◆ What you have to do ◆
Copy out all lines from the entries below in which "gebruikt" occurs.

Transcribed page contents
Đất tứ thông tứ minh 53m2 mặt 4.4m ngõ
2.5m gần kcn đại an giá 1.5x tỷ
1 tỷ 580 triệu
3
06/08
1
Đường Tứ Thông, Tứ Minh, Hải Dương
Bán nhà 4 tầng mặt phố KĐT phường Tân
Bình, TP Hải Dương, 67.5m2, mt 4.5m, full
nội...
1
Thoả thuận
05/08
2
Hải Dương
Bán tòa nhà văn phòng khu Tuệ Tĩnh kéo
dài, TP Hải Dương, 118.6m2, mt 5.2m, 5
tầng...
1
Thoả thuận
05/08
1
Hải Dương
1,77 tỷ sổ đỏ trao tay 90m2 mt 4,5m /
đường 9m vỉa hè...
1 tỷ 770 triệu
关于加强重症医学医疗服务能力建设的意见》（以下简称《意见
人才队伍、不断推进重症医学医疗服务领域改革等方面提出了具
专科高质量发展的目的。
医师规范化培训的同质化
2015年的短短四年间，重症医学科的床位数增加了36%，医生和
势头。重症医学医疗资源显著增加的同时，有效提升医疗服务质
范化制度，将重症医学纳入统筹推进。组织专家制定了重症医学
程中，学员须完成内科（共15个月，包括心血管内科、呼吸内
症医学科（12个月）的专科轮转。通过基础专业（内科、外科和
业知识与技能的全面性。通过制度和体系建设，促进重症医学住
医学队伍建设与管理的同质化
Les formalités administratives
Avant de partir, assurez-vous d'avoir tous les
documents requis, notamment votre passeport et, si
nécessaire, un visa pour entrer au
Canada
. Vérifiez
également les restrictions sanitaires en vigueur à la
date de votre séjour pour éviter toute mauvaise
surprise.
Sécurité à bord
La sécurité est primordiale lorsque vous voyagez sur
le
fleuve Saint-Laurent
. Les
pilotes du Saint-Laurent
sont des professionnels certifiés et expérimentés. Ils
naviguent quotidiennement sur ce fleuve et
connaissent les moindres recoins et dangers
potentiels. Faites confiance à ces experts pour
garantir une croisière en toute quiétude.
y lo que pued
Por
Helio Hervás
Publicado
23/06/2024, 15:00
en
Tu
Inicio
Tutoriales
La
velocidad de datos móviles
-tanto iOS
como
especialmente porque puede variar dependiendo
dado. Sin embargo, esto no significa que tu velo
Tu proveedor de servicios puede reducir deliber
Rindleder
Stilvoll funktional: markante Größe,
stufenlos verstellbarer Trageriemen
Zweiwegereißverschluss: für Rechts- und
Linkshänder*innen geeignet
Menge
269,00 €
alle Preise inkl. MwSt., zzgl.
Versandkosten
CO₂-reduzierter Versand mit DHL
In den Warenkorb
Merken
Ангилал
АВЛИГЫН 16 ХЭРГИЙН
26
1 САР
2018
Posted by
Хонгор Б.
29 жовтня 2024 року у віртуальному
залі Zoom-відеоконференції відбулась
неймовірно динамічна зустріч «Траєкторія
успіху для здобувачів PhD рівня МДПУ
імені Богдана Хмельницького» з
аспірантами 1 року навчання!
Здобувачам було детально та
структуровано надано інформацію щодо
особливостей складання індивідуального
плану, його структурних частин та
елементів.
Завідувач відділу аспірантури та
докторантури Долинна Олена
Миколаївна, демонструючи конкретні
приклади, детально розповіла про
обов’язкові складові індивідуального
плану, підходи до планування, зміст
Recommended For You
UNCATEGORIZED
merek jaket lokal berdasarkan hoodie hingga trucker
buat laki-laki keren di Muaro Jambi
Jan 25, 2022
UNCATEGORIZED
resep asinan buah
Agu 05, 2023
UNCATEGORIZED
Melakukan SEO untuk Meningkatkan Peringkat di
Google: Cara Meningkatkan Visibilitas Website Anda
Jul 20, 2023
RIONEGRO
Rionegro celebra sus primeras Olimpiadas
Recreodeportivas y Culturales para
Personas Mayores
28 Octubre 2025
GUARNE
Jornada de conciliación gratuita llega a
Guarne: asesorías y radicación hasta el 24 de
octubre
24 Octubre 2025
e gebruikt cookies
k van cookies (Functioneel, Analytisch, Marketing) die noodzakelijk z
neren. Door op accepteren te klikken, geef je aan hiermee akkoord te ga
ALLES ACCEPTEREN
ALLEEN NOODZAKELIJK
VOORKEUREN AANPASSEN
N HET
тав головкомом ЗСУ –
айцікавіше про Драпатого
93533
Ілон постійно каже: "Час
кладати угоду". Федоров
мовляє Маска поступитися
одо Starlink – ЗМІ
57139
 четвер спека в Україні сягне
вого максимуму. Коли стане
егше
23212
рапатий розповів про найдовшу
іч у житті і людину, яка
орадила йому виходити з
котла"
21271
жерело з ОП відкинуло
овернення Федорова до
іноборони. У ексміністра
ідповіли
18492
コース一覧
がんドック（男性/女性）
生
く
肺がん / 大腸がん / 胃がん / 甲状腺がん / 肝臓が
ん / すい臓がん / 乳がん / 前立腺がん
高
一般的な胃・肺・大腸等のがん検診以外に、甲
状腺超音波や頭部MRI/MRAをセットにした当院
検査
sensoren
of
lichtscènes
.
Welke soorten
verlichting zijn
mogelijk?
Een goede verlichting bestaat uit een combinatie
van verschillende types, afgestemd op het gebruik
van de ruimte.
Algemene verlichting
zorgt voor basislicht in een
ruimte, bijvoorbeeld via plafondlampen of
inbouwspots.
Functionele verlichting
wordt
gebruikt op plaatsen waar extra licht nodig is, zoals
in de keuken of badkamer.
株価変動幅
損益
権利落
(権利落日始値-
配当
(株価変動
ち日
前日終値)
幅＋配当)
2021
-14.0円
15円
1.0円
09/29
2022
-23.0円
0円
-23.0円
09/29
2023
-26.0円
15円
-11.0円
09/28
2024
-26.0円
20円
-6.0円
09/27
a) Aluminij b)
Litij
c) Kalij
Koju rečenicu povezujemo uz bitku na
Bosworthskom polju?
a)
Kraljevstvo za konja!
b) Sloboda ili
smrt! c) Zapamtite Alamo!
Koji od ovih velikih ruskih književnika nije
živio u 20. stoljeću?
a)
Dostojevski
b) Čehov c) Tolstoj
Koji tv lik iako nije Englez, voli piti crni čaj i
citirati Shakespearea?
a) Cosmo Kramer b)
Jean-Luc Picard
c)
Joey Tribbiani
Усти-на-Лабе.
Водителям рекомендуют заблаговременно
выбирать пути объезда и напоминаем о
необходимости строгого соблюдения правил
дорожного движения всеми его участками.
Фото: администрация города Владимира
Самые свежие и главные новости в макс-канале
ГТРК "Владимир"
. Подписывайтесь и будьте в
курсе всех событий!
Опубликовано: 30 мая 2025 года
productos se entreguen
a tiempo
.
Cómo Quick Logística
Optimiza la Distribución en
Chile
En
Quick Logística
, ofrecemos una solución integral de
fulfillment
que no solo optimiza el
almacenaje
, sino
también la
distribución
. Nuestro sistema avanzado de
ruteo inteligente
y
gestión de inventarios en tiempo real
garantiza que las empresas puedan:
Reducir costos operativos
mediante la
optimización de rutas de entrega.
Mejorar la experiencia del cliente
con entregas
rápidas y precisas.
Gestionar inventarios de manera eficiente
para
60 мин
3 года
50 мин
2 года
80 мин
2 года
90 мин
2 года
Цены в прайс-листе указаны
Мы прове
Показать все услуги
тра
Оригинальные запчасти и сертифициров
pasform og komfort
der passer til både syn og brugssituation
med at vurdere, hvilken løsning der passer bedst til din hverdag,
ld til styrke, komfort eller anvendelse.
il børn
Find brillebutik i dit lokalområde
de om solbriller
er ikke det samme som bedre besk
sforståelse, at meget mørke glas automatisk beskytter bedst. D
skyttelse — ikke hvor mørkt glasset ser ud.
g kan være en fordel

◆ Reply to the exercise ◆
e gebruikt cookies
gebruikt op plaatsen waar extra licht nodig is, zoals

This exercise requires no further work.